The museum first opened in Sagle in 2007, but in 2018 Schwam started planning the move south. By last January, she had secured a new space, so she oriented her large team of volunteers toward the job of relocating. That meant planes needed to be flown or shuttled and many one-of-a-kind artifacts needed to be packed up and brought down Highway 95. Even the floor—a series of black, plastic, mesh-like panels—needed to be taken apart and snapped back together.

All that movement happened between April 15 and June 1, when the museum officially reopened. Schwam said she plans to have a grander opening sometime in August or September.

“Everything you see here has been done by an amazing team of family, friends and volunteers,” Schwam said. “We had sent a couple memos out for help, and we got help when we asked for it. … Our new museum hangar neighbors have offered their help. Everybody has been very welcoming.”

Not everything from the previous site fit in this new one, but Schwam plans to rotate in items so that the entire collection gets displayed over time. Many of the items were either donated or are on loan.

Among the benefits of being in the new space, Schwam said, is that the museum can now keep regular hours. It will be open year-round Tuesday through Saturday from 9am to 3pm, a six-hour window she hopes will draw student groups. Already she has a number of groups booked for the fall.

The location is also easier for the airplanes on display, which can be flown in and better maintained at an airport.

“Sandpoint is a great aviation community, and Coeur d’Alene is as well,” Schwam said.

The museum does not charge an entrance fee, though it does request donations. It relies on those donations as well as the income from hosting private events. In the past it has hosted alumni events for local schools and universities, as well as at least one fly-in wedding. Those are opportunities Schwam said she’ll continue to pursue.

The move is bittersweet, Schwam said. Having lived in Sandpoint for 18 years, she said it was difficult to leave.

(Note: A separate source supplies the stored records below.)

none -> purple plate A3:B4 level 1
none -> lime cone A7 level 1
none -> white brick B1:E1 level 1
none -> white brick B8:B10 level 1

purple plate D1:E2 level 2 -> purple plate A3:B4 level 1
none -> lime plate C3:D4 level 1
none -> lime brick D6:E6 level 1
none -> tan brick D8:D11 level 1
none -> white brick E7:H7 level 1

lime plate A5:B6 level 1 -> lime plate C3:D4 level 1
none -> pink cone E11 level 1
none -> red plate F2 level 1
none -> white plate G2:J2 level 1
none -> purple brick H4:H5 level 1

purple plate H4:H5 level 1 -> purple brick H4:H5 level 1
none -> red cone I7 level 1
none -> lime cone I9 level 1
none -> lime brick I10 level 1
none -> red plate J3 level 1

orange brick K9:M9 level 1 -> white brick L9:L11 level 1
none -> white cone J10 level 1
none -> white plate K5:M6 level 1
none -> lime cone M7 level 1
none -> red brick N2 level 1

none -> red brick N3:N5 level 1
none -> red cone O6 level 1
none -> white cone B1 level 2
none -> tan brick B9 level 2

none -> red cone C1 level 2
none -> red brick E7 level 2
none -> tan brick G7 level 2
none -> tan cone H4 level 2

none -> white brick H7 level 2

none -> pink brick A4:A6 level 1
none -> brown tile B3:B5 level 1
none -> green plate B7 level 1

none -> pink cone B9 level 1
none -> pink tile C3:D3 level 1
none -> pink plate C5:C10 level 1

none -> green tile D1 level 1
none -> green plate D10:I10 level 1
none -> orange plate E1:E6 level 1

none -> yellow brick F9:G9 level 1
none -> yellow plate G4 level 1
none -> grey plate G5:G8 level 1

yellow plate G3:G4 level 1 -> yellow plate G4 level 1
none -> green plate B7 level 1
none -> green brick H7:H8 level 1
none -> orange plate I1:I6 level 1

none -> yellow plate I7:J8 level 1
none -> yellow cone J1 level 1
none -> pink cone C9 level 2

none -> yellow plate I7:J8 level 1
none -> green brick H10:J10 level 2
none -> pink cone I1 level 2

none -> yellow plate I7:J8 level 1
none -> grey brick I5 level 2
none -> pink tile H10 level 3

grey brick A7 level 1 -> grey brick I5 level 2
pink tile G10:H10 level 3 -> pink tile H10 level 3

“One thing (my mother) always told me was to follow my own dreams and my own passions, and somebody said to me the other day that I’m coming out from behind their shadow, and so it’s emotional,” Schwam said. “But I am proud of what my family has done. My friends, coworkers, my volunteers, even my own children have made sacrifices. They helped put this floor together.

“As a family we’re here, and our volunteers have been with us so long, many of them are our family. … I am blessed that I have this awesome group of people.”